A Funleo ganhou o Basque Culinary World Prize (2017), um prémio para projetos que promovem melhorias no mundo através da gastronomia.
"Irreverente"
"Combinando uma ampla investigação científica com a inovação culinária, é uma chef autodidata que procura novos conhecimentos, assim como educar outros", afirmou William Drew, responsável pela The World's 50 Best Restaurants, durante o anúncio do prémio em maio.
Em 2021, Leo ocupou o posto número 46 da conceituada lista, que este ano publicou a nova classificação numa cerimónia no dia 18 de julho, em Londres.
Ainda que a gastronomia seja valorizada como requintada pelos comensais, Espinosa não acredita na perfeição de um prato.
"Posso pensar que cumpre as expectativas, que trouxe sonhos para realidade. Mas também gosto de ter a humildade em reconhecer que um prato pode evoluir (...) e nessa evolução também há crescimento", aponta.
Para chegar ao topo, Espinosa teve que percorrer caminhos "empoeirados". Ainda que as mulheres tradicionalmente sejam encarregadas da alimentação, "no mundo da alta gastronomia isso geralmente é tipico da condição masculina, porque são atividades apropriadas por eles e as quais nós mulheres, de alguma maneira, cedemos", incluiu.

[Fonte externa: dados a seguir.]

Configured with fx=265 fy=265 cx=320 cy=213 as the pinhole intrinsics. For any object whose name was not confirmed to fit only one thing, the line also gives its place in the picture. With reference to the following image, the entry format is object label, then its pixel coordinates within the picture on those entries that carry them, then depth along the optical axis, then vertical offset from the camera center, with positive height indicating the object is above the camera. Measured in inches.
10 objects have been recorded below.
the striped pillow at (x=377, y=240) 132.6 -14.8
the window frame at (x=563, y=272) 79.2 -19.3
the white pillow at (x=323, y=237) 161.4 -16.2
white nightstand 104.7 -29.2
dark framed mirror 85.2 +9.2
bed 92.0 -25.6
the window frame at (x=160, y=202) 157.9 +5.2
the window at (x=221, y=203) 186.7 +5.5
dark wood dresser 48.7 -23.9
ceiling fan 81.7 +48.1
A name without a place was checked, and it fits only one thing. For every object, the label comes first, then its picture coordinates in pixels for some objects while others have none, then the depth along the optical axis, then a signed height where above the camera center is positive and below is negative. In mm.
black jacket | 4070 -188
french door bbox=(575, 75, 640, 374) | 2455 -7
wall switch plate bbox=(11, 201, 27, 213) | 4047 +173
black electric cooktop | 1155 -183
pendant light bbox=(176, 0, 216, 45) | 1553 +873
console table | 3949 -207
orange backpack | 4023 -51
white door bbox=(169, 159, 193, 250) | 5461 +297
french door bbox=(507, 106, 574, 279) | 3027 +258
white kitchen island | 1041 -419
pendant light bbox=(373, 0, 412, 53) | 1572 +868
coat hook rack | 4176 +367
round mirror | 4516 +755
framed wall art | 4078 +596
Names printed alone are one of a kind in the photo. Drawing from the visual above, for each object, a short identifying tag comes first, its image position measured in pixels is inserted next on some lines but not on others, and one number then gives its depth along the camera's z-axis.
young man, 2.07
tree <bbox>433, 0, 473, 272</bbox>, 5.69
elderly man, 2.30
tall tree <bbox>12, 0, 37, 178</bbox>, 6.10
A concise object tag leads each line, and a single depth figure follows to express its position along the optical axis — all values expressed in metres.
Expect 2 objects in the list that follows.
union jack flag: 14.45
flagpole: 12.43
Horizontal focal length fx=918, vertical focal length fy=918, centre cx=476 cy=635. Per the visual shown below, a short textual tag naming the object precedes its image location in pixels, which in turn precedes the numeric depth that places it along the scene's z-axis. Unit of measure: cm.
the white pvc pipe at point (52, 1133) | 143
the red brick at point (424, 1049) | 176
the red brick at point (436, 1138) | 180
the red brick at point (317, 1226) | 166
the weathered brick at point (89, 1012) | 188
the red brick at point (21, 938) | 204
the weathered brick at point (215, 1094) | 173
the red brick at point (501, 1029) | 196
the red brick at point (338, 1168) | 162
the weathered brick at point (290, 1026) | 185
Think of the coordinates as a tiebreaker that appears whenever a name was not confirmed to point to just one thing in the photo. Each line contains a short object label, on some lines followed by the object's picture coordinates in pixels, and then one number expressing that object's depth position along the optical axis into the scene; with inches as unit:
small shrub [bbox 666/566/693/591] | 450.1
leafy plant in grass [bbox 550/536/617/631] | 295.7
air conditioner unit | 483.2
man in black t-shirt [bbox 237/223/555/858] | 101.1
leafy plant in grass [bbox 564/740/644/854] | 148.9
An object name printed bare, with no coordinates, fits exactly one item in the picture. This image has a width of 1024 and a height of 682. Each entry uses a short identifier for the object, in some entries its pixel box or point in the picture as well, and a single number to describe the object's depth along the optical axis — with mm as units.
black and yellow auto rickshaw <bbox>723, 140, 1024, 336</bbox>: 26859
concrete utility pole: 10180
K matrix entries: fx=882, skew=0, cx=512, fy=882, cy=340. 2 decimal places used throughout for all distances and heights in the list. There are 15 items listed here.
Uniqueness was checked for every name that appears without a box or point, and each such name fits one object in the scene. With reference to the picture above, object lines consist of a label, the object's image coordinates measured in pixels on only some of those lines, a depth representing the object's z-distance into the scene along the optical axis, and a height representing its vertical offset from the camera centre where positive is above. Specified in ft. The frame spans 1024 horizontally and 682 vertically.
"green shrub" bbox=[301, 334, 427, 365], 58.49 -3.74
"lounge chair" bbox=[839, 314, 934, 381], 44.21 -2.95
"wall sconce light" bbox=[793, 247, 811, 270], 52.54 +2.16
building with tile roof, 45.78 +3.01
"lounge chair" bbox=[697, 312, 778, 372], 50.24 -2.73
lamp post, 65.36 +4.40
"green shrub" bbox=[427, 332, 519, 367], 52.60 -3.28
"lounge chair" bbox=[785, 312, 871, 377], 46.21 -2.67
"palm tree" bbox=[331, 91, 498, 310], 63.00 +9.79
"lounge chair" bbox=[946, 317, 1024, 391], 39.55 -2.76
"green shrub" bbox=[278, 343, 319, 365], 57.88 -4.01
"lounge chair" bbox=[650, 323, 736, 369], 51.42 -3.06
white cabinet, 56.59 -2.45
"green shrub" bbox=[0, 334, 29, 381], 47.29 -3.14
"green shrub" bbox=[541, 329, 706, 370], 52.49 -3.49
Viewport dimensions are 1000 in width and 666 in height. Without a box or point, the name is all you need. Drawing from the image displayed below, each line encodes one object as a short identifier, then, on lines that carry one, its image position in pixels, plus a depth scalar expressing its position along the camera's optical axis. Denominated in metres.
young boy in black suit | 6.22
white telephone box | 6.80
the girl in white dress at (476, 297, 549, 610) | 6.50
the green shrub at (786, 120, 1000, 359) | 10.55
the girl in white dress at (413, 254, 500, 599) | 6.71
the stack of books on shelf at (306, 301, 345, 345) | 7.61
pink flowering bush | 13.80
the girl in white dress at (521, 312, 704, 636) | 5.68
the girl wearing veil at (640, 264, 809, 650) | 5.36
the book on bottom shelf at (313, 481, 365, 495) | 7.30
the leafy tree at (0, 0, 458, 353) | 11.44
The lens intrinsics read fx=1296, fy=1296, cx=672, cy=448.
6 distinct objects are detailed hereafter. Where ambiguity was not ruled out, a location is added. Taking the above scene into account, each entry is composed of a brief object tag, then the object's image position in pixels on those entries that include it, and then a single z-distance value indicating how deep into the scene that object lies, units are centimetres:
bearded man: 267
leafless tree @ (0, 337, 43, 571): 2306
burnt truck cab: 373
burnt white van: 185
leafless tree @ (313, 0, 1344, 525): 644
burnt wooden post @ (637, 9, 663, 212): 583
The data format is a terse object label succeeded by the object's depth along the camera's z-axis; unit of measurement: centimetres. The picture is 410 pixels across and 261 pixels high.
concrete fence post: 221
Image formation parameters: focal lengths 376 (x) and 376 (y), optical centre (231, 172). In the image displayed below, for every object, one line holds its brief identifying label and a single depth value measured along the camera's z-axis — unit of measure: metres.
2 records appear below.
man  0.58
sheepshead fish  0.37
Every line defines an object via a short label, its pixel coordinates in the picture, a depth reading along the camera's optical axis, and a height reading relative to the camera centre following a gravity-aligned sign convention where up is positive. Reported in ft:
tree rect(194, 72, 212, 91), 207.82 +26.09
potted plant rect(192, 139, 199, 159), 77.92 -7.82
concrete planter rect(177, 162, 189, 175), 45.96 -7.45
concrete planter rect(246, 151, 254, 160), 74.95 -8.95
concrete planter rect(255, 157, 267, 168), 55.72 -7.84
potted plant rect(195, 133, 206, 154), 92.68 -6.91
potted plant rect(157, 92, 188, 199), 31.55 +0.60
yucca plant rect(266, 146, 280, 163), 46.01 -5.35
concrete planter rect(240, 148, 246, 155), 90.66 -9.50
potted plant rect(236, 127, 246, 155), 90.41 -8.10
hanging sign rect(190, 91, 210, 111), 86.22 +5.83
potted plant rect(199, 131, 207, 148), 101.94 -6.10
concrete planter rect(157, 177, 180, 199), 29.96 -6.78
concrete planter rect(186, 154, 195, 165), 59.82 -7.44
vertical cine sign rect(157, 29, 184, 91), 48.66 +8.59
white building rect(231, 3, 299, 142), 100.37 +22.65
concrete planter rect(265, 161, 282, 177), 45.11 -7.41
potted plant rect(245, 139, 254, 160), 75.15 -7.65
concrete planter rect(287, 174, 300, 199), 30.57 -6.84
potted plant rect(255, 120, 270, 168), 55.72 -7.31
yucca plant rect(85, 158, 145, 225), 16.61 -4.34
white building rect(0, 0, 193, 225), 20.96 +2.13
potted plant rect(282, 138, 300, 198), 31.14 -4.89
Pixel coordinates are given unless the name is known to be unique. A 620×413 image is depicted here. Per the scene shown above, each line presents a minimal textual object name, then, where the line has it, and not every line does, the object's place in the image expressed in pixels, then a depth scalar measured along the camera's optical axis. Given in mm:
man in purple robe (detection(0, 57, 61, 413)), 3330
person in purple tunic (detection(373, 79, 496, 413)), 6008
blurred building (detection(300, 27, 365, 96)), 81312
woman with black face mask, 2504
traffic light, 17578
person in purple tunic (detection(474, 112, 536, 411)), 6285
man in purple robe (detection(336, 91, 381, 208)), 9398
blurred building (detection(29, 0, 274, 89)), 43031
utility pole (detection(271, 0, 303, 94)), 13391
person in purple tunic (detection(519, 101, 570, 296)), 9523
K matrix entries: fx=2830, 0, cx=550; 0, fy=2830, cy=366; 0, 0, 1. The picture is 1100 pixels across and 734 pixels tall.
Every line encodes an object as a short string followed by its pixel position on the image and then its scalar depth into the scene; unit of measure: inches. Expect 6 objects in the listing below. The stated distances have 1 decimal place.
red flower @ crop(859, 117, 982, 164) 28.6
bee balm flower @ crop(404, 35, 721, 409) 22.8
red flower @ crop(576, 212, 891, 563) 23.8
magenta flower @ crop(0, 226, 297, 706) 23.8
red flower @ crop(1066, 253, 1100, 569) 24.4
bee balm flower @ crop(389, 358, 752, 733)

"Eu sou eu. E sempre tive claro desde muito pequena que não iria ser o que o outro queria que eu fosse (...) Sou rebelde, irreverente, curiosa", concluiu Espinosa em entrevista.
Ao aproximar-se dos 60 anos, almeja conservar a essência e continuar a inovar. "Cada dia estou mais velha (...) e se não sou original neste momento da vida, quando serei?", indagou sorridente.